On how she got her start in Impact Wrestling:
I had been watching Impact a lot. I always wanted to be a Knockout. I thought they were so cool and so different. I was contacted in May of last year by Jeremy Borash. Borash said he wanted to send my stuff in but didn’t if I was going to be competing in the Mae Young Classic. I told him I had not been contacted by WWE. I was later contacted by Scott D’More who asked if I wanted to sign a contract. Borash said that he and Gail (Kim) saw me at Shine and that’s why he wanted to send my stuff in.On her Impact debut match against then Knockouts Champion Laurel Van Ness:
Going into it I was very nervous because I knew how big an opportunity it was. They were pretty much handing me the opportunity to show what I had. I was super nervous, and this was my first chance for people to see me live. I was pretty nervous, and it went pretty well. TV is always nerve-wracking. It’s totally different than just wrestling live. You have to make sure you work the TV cameras and the matches are shorter, so you have less time to squeeze everything in. After the match, I felt good about it. Chelsea (LVN) was great. I hope I get to work her again on the Indies. Of course, I felt I still had stuff to work on but I was just happy to be there. I am just one of those people who are just so happy to be here. I don’t care what I have to go through I am just happy to be here.On the difference between how women were handled in wrestling in the past and now:
I feel like back in the day women were just eye candy, obviously. They were just “show things”. They showed their bodies off and so forth. People didn’t take them seriously. It sucked for women who really wanted to be wrestlers. People like Gail, Victoria, Lita, and so forth. It must have been sad for them to have to work with people who didn’t know what they were doing. I feel like now there are so many women who are athletic and want to be wrestlers. I feel like for those who really want to wrestle we have finally been given the chance to prove that we aren’t just women’s wrestlers but just wrestlers. I feel like the women’s revolution that is happening in WWE was already happening in the Indies, way before it ever got televised. Putting it on TV made a bigger impact than it did on the Indies. Nobody really knows about the Indies, but it definitely has taken a good turn.On her current feud with Tessa Blanchard:
I actually don’t know what Tessa’s issue is with me.
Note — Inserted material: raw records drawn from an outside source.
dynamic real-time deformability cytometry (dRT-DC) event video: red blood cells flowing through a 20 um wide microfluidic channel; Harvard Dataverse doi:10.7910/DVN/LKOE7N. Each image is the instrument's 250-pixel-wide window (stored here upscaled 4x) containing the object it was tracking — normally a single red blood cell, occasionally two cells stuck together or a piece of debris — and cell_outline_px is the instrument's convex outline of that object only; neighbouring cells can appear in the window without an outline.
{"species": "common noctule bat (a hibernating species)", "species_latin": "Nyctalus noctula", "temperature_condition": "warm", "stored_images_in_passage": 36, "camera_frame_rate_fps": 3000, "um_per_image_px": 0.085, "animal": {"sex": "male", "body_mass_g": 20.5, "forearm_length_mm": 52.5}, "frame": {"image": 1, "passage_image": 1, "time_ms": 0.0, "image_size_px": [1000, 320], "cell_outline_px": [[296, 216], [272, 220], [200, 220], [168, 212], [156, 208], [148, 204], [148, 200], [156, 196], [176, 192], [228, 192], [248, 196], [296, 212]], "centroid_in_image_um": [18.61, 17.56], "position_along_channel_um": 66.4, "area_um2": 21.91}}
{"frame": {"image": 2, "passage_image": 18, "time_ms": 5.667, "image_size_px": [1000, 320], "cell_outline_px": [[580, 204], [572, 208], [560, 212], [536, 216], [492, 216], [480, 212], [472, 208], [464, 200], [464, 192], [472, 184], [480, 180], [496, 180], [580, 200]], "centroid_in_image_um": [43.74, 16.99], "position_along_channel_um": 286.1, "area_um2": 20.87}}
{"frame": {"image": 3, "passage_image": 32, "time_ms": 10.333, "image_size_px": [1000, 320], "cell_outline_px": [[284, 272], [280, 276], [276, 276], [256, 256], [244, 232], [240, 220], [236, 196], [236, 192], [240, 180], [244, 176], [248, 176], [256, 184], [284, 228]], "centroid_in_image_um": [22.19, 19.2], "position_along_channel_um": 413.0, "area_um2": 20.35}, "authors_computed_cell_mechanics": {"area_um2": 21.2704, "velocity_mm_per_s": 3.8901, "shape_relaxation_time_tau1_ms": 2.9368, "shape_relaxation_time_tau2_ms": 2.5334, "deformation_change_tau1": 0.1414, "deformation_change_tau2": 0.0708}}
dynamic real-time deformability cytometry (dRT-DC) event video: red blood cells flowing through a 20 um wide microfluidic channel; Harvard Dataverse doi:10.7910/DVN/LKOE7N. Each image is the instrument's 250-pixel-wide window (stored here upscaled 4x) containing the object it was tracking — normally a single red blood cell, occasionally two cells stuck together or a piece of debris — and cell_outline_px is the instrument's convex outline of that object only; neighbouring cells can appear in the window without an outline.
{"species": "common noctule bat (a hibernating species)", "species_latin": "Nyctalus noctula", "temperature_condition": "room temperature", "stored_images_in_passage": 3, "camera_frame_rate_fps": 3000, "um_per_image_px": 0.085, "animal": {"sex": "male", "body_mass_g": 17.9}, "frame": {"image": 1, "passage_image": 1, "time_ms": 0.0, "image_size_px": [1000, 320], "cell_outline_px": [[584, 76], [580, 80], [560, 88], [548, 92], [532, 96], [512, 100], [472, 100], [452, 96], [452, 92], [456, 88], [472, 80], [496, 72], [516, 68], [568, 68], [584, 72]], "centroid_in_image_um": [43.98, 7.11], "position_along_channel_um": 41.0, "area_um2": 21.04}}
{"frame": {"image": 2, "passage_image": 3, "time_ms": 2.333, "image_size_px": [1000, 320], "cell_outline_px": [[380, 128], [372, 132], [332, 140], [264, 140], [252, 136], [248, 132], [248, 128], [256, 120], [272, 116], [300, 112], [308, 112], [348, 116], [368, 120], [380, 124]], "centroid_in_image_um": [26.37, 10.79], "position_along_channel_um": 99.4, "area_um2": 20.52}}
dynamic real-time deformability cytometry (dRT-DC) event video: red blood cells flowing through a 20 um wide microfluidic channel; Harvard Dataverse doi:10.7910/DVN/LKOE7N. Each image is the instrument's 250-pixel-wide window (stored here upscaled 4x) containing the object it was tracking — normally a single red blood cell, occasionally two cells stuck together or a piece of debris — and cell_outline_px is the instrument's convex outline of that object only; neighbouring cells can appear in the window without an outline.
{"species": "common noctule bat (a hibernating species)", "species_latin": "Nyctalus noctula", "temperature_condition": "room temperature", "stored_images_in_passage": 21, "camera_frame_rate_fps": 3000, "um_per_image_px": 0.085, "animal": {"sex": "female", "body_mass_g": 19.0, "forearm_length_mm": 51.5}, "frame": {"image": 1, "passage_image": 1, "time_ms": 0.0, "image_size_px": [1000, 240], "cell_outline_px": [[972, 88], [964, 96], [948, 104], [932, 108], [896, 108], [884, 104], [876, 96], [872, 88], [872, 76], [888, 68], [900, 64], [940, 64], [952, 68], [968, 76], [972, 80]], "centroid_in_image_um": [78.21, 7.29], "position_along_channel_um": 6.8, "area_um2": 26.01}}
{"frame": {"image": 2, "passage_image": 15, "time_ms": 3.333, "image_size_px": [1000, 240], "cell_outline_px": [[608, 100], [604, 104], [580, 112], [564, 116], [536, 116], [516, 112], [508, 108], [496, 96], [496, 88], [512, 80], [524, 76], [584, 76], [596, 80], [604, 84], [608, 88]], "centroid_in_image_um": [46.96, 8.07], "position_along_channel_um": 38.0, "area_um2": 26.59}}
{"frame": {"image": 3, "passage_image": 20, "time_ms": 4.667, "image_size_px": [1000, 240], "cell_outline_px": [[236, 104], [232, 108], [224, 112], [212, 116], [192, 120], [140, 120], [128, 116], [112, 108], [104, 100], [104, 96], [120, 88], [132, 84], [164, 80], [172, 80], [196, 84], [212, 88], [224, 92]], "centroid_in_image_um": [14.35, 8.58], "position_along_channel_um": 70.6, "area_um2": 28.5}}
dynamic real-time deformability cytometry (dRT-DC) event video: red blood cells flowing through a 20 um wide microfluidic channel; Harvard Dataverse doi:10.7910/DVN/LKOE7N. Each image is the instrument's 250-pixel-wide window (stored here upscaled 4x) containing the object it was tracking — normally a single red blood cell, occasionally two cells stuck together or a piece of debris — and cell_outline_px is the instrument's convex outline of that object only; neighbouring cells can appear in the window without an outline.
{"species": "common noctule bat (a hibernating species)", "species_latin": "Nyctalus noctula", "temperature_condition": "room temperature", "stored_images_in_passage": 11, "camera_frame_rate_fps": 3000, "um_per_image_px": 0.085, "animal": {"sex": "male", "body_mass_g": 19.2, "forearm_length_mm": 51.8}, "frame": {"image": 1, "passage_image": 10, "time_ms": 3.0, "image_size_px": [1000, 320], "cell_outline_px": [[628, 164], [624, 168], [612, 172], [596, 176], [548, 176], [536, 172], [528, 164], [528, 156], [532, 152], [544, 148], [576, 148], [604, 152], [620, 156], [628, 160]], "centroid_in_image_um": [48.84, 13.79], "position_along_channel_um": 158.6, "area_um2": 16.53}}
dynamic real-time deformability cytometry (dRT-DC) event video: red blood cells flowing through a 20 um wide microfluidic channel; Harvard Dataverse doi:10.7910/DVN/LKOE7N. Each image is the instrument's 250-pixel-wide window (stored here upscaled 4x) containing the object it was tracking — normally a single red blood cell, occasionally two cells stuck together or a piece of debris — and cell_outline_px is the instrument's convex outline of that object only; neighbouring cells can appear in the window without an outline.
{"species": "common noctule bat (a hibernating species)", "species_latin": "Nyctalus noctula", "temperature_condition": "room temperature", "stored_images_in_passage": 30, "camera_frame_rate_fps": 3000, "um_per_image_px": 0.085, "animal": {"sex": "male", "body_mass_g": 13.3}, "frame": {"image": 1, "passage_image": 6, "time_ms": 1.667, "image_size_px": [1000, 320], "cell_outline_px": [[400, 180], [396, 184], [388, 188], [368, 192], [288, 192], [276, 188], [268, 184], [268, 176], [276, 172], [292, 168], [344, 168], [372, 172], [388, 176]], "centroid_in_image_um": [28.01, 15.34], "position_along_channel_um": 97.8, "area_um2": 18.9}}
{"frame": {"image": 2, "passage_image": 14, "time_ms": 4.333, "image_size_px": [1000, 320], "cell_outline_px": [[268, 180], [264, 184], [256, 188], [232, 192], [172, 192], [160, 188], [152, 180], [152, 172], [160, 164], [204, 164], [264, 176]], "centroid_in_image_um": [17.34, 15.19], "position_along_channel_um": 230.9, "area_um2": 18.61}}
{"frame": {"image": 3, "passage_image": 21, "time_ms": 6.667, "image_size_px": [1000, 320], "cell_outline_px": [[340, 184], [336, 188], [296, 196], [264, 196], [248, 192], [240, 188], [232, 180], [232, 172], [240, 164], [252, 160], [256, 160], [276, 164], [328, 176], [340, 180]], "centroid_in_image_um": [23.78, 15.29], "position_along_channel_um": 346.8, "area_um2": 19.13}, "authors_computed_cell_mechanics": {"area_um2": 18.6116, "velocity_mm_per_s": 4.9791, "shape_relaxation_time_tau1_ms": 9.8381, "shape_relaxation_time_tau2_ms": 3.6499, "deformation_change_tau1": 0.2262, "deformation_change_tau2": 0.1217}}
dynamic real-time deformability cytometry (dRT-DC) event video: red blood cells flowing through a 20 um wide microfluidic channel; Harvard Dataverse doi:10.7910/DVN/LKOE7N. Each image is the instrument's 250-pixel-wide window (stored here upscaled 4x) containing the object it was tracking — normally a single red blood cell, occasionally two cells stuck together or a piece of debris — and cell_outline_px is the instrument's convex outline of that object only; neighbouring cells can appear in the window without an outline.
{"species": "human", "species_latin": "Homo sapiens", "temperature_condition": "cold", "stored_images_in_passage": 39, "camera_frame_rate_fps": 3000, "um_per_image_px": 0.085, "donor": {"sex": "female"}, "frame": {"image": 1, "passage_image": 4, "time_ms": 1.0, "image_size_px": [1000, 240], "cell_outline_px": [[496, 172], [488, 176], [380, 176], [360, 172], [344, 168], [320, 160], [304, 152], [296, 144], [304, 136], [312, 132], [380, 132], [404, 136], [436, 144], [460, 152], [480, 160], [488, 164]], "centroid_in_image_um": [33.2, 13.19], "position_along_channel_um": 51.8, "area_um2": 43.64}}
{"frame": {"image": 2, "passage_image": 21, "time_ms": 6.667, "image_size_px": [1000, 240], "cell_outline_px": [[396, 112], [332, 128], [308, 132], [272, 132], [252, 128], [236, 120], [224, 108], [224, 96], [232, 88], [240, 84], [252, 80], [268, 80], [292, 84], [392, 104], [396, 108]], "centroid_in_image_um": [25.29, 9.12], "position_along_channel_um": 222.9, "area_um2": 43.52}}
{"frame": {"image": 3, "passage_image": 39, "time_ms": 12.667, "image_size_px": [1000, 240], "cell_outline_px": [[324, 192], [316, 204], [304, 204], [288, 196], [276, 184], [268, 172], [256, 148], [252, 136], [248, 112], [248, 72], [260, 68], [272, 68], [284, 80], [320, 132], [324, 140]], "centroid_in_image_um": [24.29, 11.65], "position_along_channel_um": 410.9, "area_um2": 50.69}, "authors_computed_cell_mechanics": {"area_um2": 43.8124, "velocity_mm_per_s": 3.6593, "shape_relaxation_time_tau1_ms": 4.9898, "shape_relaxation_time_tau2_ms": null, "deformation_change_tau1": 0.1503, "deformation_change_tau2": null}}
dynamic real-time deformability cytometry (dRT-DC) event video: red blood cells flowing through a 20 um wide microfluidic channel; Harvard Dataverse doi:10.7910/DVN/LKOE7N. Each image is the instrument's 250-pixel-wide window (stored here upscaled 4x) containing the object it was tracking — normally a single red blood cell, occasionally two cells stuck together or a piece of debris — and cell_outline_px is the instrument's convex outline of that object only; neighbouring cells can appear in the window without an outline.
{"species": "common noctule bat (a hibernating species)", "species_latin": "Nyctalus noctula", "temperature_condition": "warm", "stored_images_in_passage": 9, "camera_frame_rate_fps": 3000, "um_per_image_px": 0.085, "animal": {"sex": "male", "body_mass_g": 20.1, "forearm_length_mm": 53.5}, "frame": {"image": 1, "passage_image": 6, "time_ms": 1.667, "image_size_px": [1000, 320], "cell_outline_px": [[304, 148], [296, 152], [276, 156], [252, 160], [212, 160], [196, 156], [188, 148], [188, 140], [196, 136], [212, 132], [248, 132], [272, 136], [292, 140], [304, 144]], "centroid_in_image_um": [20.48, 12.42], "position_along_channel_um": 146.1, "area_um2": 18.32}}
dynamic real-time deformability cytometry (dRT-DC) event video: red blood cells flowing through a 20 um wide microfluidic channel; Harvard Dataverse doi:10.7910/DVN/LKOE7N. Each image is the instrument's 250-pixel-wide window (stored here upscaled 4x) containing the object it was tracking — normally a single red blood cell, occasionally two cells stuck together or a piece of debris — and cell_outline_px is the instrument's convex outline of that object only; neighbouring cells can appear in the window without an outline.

Tessa probably thinks that because I am the new girl and am just so excited to be here she can take advantage of me. Tessa doesn’t understand that this is what I have always wanted to do. There is nothing else in this world that I ever wanted besides being a wrestler. I am not going to let anyone or anything stand in my way. If Tessa gets in my way, I will have to handle her. Well, obviously Tessa has been trying to get the last word. She obviously doesn’t understand I am going to get the last word. That’s it. She isn’t going to continue to run me into the ground and be a bully. This Thursday we are going to handle this, and we are going to handle this in the ring. Hopefully, that will end it but if it doesn’t we can keep going. I have no problem with that.On being a woman of color in wrestling:
Um… I feel like wrestling is a male, white, dominated sport, but that is obvious in most parts of life, you know? But to be a black woman and professional wrestling I feel is 10 times harder than being a white woman in wrestling. I feel I have to work twice as hard to get noticed. With Shimmer, for instance, I was only one of two women of color on the roster poster. The other being Nichole Savoy. I didn’t even notice until my friends pointed it out. I will say that the last show I did there were five of us which was cool. We have to work 10 times harder. I feel there is a lot of us who are really good, but we have to put in the extra work to get noticed. Even then I feel we tend to not get as popular as our white counterparts.